Jo Siddle, Strategic Director for Children & Education at Blackburn with Darwen Council, said: “Ensuring that our children and young people have opportunities to fulfil their potential is one of our key priorities, one of four missions in our Corporate Plan which will guide the Council’s work over the next four years.

“As Council officers, we are responsible for working with children and young people to support them to enjoy learning and do well, be happy and healthy, be prepared for adult life, have chances to get a rewarding job, and feel safe and listened to.

“We believe that everyone in our community should play their part to unlock every child’s potential – and we have strong local partnerships across health, education and voluntary, community and faith sector.
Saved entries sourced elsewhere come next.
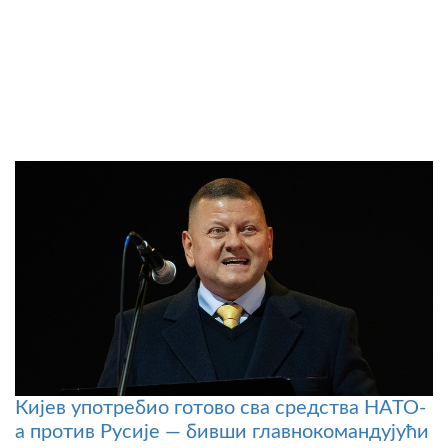
Кијев употребио готово сва средства НАТО-
а против Русије — бивши главнокомандујући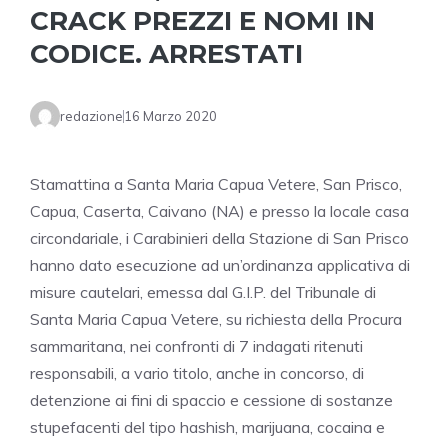
CRACK PREZZI E NOMI IN
CODICE. ARRESTATI
redazione
16 Marzo 2020
Stamattina a Santa Maria Capua Vetere, San Prisco,
Capua, Caserta, Caivano (NA) e presso la locale casa
circondariale, i Carabinieri della Stazione di San Prisco
hanno dato esecuzione ad un’ordinanza applicativa di
misure cautelari, emessa dal G.I.P. del Tribunale di
Santa Maria Capua Vetere, su richiesta della Procura
sammaritana, nei confronti di 7 indagati ritenuti
responsabili, a vario titolo, anche in concorso, di
detenzione ai fini di spaccio e cessione di sostanze
stupefacenti del tipo hashish, marijuana, cocaina e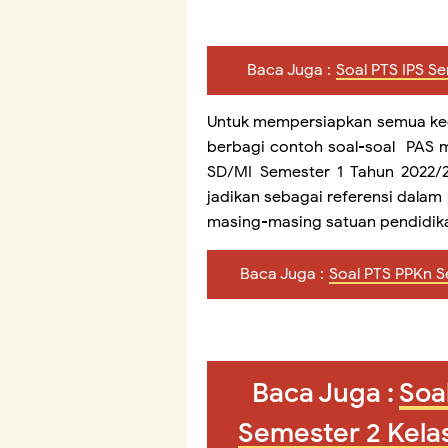
Baca Juga :
Soal PTS IPS S
Untuk mempersiapkan semua kegi
berbagi contoh soal-soal PAS ma
SD/MI Semester 1 Tahun 2022/
jadikan sebagai referensi dala
masing-masing satuan pendidik
Baca Juga :
Soal PTS PPKn S
Baca Juga :
Soa
Semester 2 Kela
By working together, and in collaboration with parents and carers, we strive to ensure there are opportunities for our young people to be the best they can be.

“Partnerships such as this are already helping to support families who may be struggling, for example through our Holiday Activities and Food Provision. This makes sure that families who are eligible for free school meals are supported during holidays, not only with food but with wraparound support.

“Blackburn with Darwen was recently named as one of 75 areas in England that will benefit from the £300 million investment over three years for Family Hubs. Four Family Hubs across the borough will offer a wide range support to families, from conception through to the age 19.

“Additionally, our plans to grow the local economy and make Blackburn with Darwen more prosperous borough with more job opportunities will contribute to lifting children and their families out of poverty.”